I have an application that uses the GPU and that runs on different machines. I currently manually specify to NVCC the parameters -arch=compute_xx -code=sm_xx
, according to the GPU model installed on the machine I am running on.
I want to write an automation that will be able to extract those values from the host machine, so that I will not need to specify them manually. Is there a way to really do that automatically?
With the C++ CUDA runtime API, you can do as follows to find the major and minor CUDA compute capability version:
cudaDeviceProp deviceProp;
cudaGetDeviceProperties(&deviceProp, dev);
std::printf("%d.%d\n", deviceProp.major, deviceProp.minor);
This will print, for example "6.1" on a Pascal card.

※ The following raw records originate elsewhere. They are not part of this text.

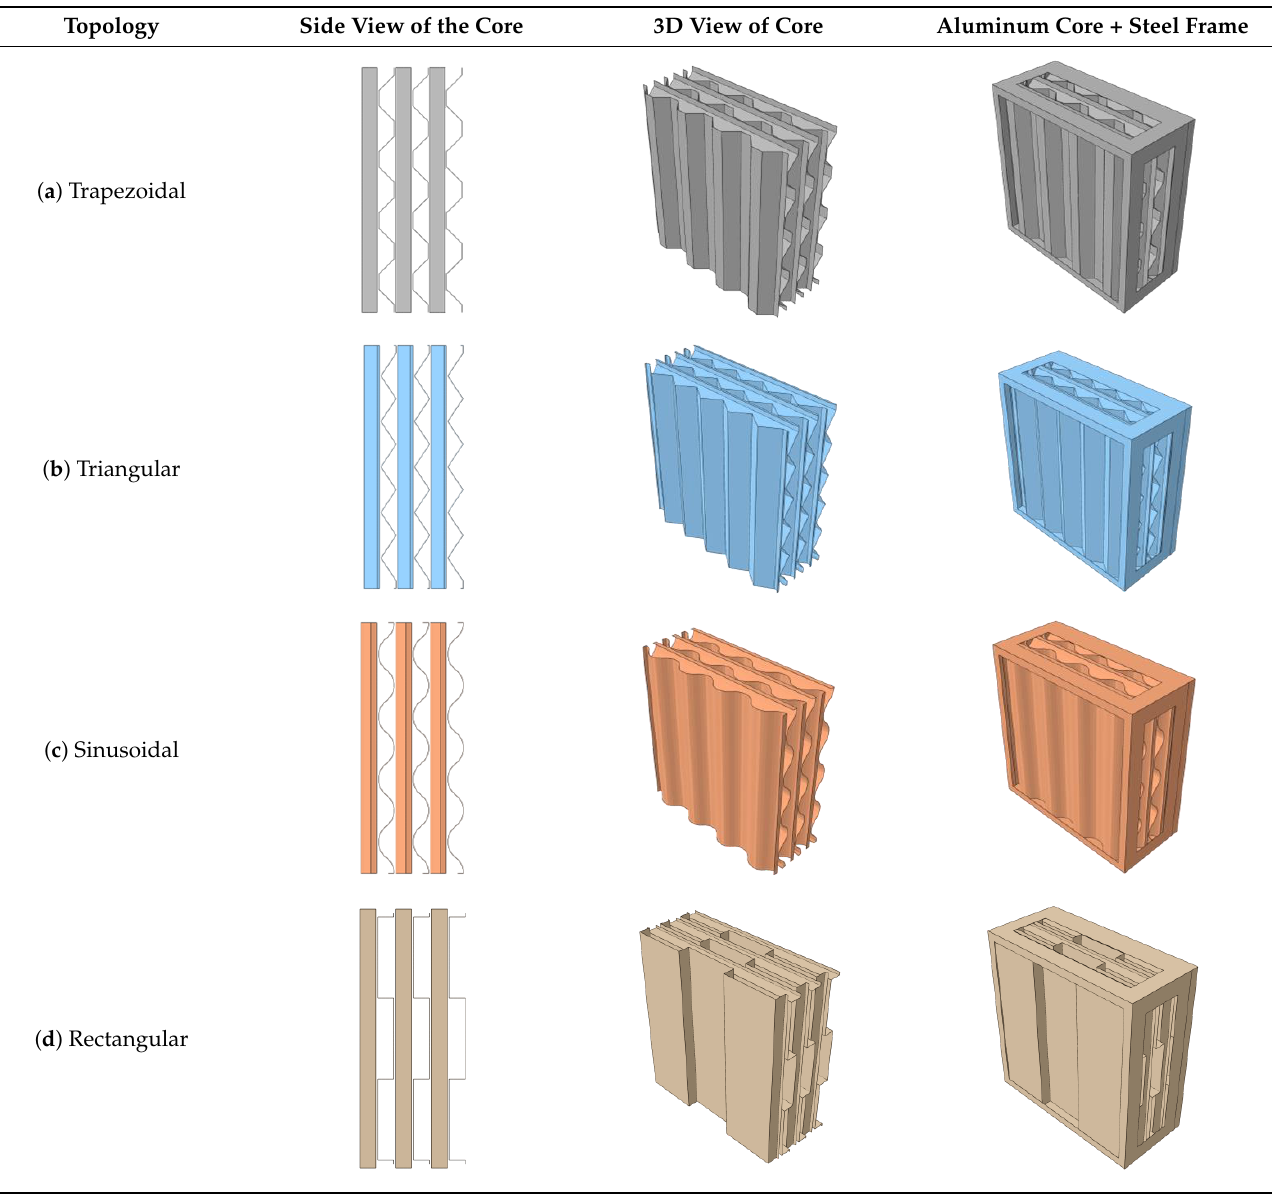
Table 1. Side and 3D views of the six corrugated layers composing the aluminium cores of different topologies, positioned in a steel frame. ( a ) Trapezoidal; ( b ) Triangular; ( c ) Sinusoidal; ( d ) Rectangular.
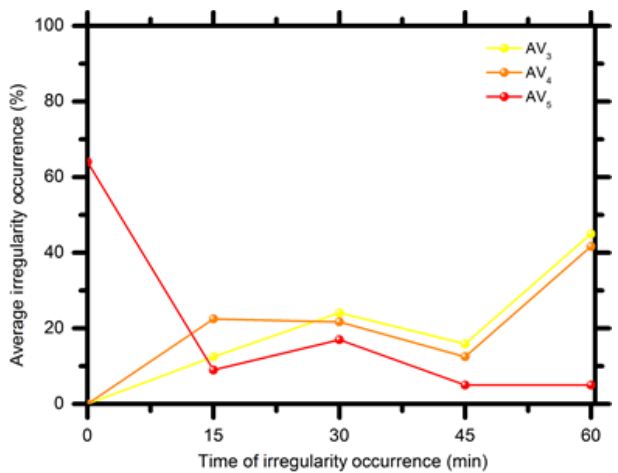
Figure 7. The average time relationship between the V zp parameter, considering the AV 3 (yellow), AV 4 (orange), and AV 5 (red) indexes, and the irregularity observations in ionograms in summer from 2009 until 2014 over São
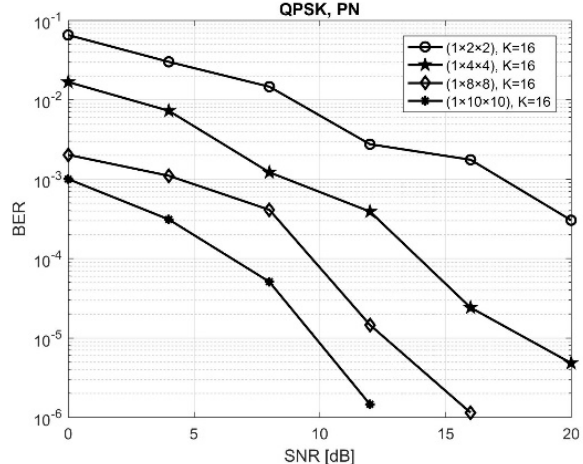
Figure 8. BER vs. SNR for a (1 × 2 × 2), (1 × 4 × 4), (1 × 8 × 8), and (1 × 10 × 10) MIMO configuration, QPSK modulation, cPN with 16 active users.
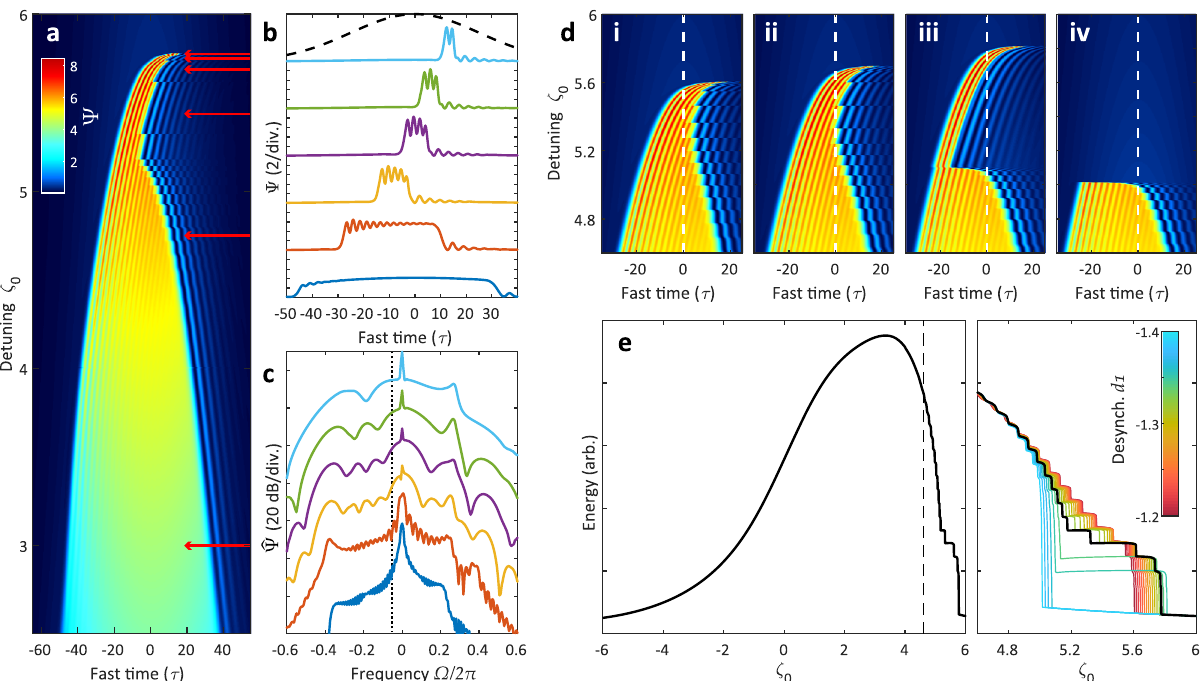
Fig. 3 | Simulation: zero-dispersion soliton formation via desynchronized pulse-driving. F 0 =10, d 2 =1, d 3 =1 a Intracavity fi eld as detuning ζ 0 is increased. d 1 = − 1.34 b Individual time domain and c frequency domain of the fi elds in a (red arrows). Pulse-drive envelope F ( τ ) marked by dashed line, and zero-dispersion frequency marked by dotted line, with normal dispersion on the righthand side.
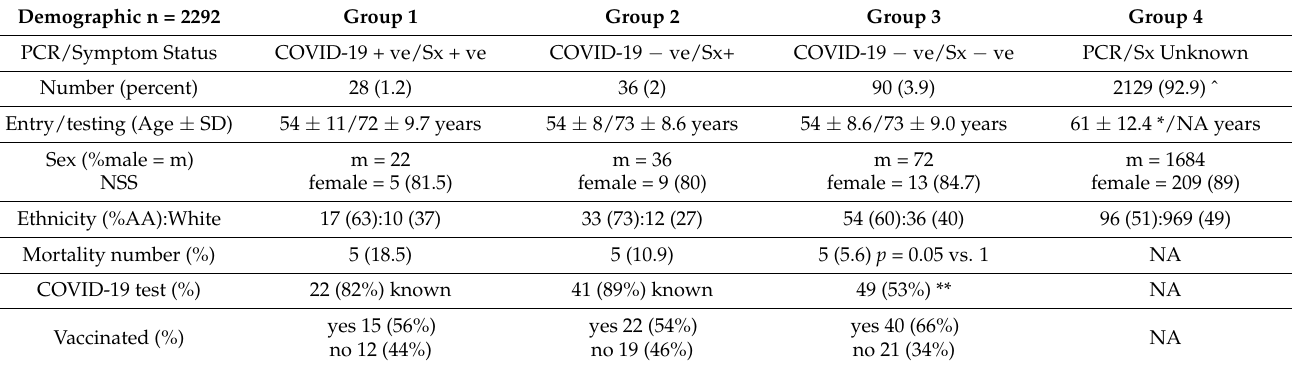
Table 1. Demographics and hospitalization data in COVID-19 and control groups.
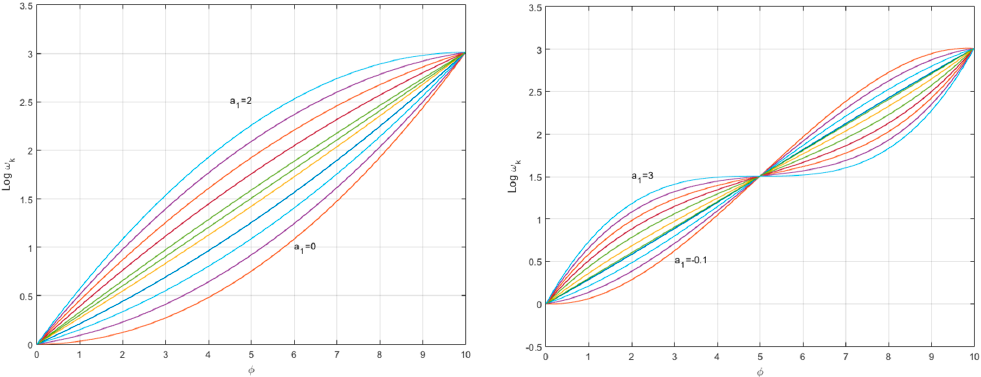
Figure 7. Two examples of pole distributions with D 3 : M = 2 ( left ), M = 3 ( right ).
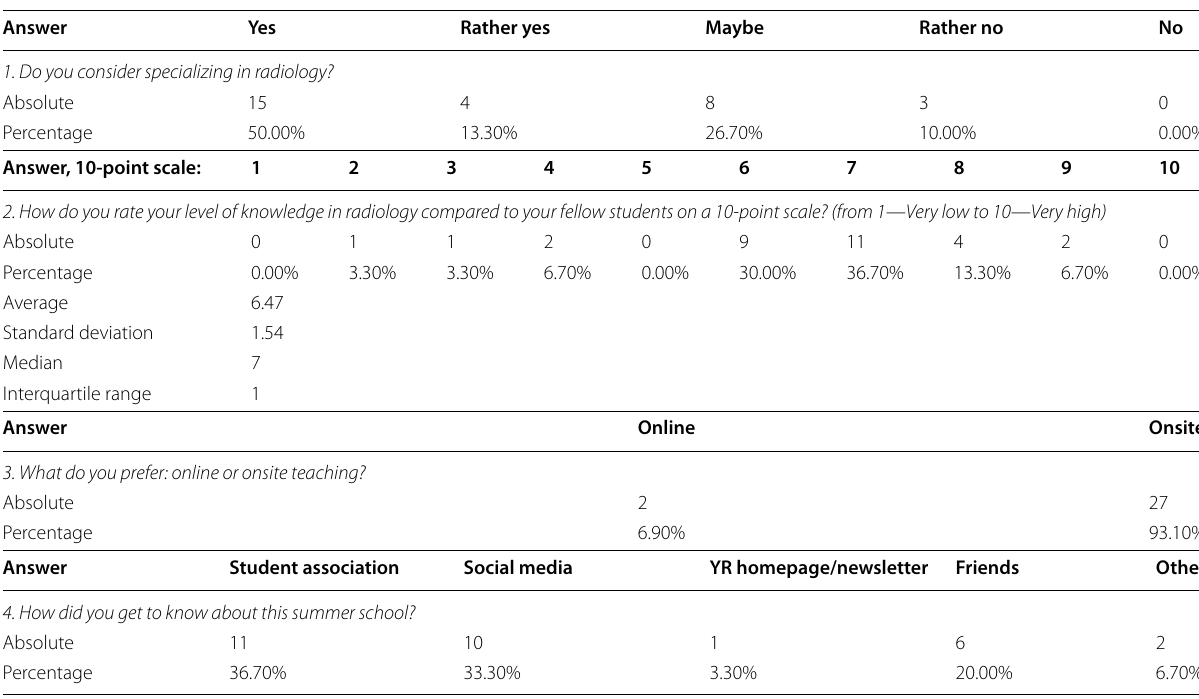
Table 2 Results of the Questionnaire Day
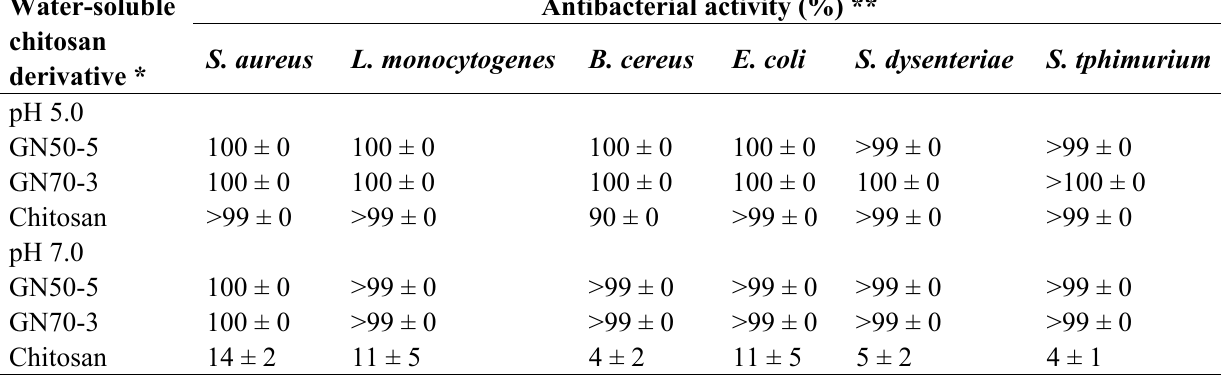
Table 1. Effect of pH on the antibacterial activity of the water-soluble chitosan derivatives in nutrient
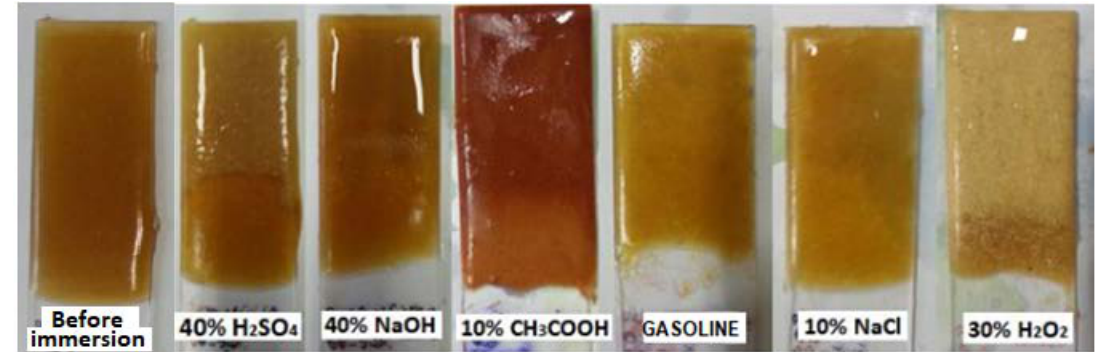
Figure 15. Samples of epoxy composites composed of the RGI filler and the ER3 polymeric matrix after 28 days of exposure to various chemically aggressive environments.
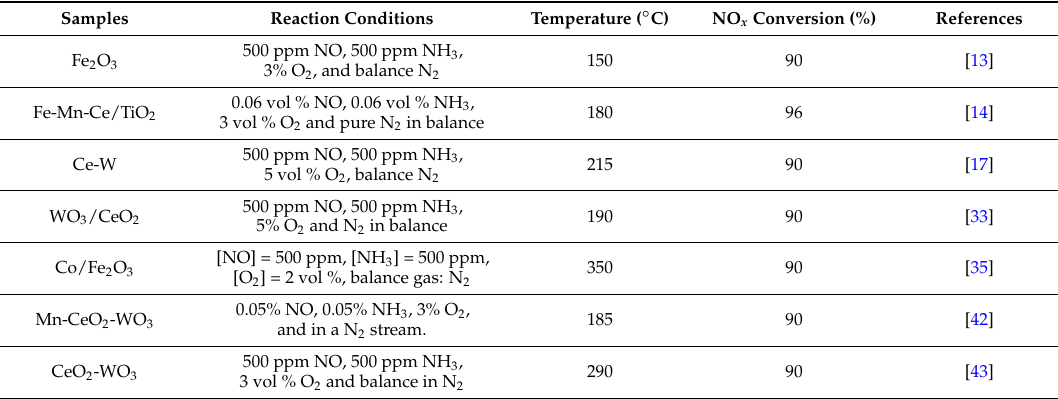
Table 2. Comparison of the activity for NH 3 -SCR on different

If you have the CUDA demo suite in your installation, in the extras/demo_suite
directory, the deviceQuery
executable in there uses this API to fetch the compute capability version:
$ /path/to/cuda/extras/demo_suite/deviceQuery | grep 'CUDA Capability'
CUDA Capability Major/Minor version number: 6.1
CUDA Capability Major/Minor version number: 6.1
However, when building CUDA programs intended to work on a number of possible GPUs, the best way of handling this is by building in the PTX / binary device code for each architecture / compute capability you want like so:
nvcc x.cu \
--generate-code arch=compute_50,code=sm_50 \
--generate-code arch=compute_50,code=sm_52 \
--generate-code arch=compute_53,code=sm_53
This is further described in the NVCC docs. Also note that adding an entry with code=compute_XX
as well as code=sm_XX
will include the portable PTX code for the device code in your program and will enable JIT compilation and support for newer architectures you haven't explicitly included in your compilation. You may find that all you need is something like -arch=compute_50 -code=compute_50
to work with all Maxwell cards and newer, but without necessarily the best code for some newer GPUs.